For years now, Mountain Journal has posted about the multiple threats posed to our mountain environments which link back to climate change, including increased frequency of fire, higher temperatures, more frequent drought, and more impact from dieback (which is a natural phenomenon which is being super charged by global heating). These have also been documented in the Friends of the Earth report An Icon at Risk.
Its always good to see mainstream news coverage of these threats.
Genelle Weule, writing for ABC Science, has written an indepth piece which covers these threats.
As has been noted in earlier reports,
- climate change is already impacting on snow gums
- as temperatures warm, these trees are being threatened by drought, fire and disease.
- with limited areas of higher mountains in Australia, there is no where for snow gums to go.
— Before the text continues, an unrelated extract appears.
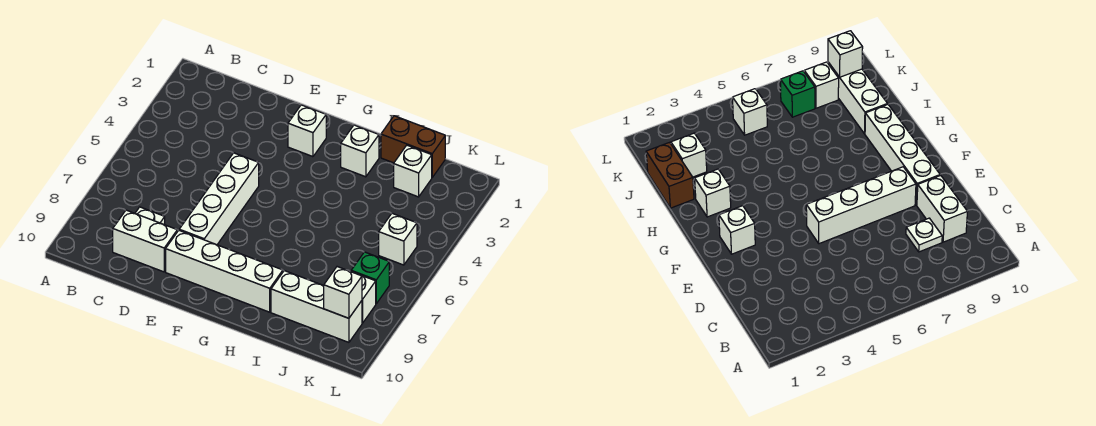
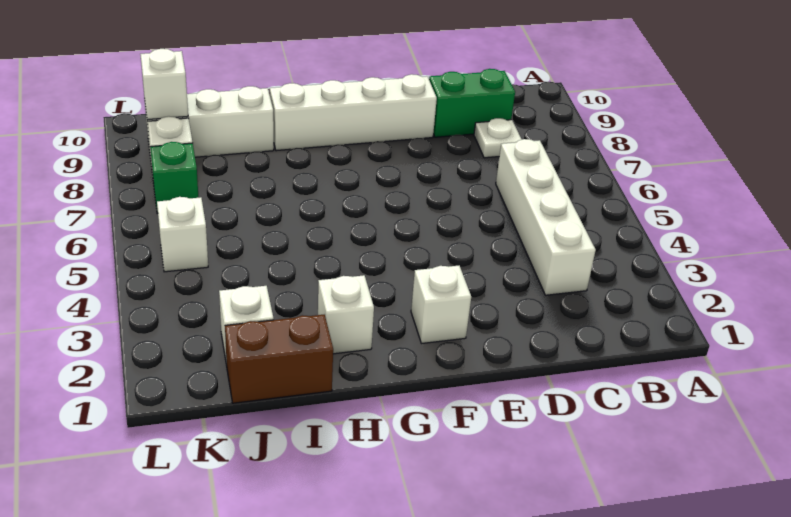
white 1x2 brick [113,210,177,272] -> green 1x2 brick [429,69,515,137]
white 1x4 brick [179,153,259,245] -> white 1x4 brick moved to [496,139,596,295]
Even worse “The challenge is they can’t really go down the mountain, because they can’t compete with the faster-growing, taller species that will overshadow them, and they’ve only got a relatively small range to be able to move up the mountain into more suitable conditions as the climate changes,” Dr Camac, an ecologist from the University of Melbourne, says.
- as the frequency and intensity of fires increases, older trees are less likely to survive.
- additionally, the Phoracantha beetle has infested snow gums living in high elevations above 1,600 metres, right across the Alps from Victoria to the ACT, causing dieback
One of the problems of the dieback is that there is no landscape scale treatment available. One of the responses suggested in this story is a proposal to trial planting lower sub-species of snow gums that are not currently affected by the beetle into the ranges of the higher elevation sub-species.
Friends of the Earth has identified a range of options to respond to the threats faced by snow gums and a letter to the Victorian environment minister urging her to act on these recommendations can be found here.
Sense of place, sense of loss
The story also considers the personal impacts of the changes that are already underway. As noted,
For people who have spent most of their lives in the mountains like Professor Brookhouse, these changes have a deep impact.
“When you have a strong connection to a place and it’s altered … part of your identity that’s very much tied to your home and those places is lost in that moment,” he says.
Many of us feel these changes deeply. Author Jonica Newby wrote about this in her book Beyond Climate Grief. Many people feel it as the watch the mountains change. For me, seeing snow gum forests that I loved burn, yet again, was what motivated me to join the CFA as a volunteer firefighter.
For me, action is always the antidote to despair. But somedays it is hard to shake the sadness that comes from paying attention to places you love.